▸ **Work required**: Start at the line with "Page size: 2001x1125." in the records below, stop at the line with "Document page, 1500x1125 pixels.", and return every line in that span exactly, the two end lines included.

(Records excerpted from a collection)
===
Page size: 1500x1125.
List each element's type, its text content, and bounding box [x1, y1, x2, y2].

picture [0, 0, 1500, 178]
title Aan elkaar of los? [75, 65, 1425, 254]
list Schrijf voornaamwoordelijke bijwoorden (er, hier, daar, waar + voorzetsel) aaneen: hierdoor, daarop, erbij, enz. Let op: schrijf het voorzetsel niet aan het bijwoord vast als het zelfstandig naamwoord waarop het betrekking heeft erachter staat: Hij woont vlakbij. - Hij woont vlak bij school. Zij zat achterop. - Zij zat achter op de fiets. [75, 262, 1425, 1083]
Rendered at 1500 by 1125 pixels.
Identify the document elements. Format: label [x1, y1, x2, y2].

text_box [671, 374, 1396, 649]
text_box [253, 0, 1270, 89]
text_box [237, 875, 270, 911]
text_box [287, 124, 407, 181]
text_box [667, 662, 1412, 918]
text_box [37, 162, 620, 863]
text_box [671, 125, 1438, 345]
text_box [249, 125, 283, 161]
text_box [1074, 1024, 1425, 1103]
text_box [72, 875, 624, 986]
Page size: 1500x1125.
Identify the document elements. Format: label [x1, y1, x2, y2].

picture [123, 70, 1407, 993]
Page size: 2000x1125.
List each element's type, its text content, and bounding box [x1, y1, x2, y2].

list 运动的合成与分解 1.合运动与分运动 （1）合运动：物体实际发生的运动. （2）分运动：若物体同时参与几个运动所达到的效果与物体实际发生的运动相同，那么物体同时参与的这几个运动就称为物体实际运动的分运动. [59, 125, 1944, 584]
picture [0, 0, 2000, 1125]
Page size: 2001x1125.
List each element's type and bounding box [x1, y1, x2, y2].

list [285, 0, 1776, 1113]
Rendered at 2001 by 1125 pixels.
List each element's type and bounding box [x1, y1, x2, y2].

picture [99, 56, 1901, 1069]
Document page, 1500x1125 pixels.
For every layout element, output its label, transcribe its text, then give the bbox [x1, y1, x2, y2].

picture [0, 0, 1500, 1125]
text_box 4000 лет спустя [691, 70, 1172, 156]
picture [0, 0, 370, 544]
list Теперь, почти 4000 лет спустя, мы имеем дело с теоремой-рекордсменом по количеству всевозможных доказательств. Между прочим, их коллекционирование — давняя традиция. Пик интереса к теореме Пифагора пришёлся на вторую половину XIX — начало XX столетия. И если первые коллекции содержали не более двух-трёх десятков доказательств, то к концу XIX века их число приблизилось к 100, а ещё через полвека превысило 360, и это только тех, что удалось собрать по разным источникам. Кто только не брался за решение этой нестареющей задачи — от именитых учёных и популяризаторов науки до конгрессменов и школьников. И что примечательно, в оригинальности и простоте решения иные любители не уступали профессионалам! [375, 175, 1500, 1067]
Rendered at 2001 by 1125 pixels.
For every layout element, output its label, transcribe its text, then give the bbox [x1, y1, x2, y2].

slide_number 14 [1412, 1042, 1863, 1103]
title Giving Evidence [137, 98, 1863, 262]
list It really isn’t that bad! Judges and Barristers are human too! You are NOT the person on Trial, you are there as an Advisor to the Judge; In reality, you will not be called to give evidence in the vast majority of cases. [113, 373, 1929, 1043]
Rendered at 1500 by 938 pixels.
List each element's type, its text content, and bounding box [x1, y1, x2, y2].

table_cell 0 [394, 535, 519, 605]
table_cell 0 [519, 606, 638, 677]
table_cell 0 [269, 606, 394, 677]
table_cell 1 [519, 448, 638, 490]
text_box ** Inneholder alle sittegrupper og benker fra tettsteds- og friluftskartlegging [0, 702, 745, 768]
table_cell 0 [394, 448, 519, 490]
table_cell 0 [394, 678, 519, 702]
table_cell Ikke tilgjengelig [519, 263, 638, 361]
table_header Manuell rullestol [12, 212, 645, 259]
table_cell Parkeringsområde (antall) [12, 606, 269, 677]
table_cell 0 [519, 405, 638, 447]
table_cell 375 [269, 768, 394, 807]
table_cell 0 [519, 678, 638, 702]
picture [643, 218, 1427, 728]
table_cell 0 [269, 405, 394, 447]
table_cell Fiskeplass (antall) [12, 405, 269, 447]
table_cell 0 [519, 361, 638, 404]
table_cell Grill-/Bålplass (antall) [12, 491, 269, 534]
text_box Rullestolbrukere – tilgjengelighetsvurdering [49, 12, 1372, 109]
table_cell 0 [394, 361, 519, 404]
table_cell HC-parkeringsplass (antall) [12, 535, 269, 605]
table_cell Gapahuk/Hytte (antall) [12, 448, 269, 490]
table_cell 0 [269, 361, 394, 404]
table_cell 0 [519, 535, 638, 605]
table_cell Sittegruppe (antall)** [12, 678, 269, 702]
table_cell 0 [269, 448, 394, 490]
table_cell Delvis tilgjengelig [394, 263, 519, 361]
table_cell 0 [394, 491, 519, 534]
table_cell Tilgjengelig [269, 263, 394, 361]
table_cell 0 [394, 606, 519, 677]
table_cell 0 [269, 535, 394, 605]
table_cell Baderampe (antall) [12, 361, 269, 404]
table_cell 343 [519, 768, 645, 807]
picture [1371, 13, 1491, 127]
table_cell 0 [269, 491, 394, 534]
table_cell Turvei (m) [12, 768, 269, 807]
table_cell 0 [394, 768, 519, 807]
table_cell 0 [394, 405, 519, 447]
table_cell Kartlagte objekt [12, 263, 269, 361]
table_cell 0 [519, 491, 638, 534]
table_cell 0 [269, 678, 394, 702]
===
▸ **Answer to the problem**:
Page size: 2001x1125.
List each element's type and bounding box [x1, y1, x2, y2].

list [285, 0, 1776, 1113]
Rendered at 2001 by 1125 pixels.
List each element's type and bounding box [x1, y1, x2, y2].

picture [99, 56, 1901, 1069]
Document page, 1500x1125 pixels.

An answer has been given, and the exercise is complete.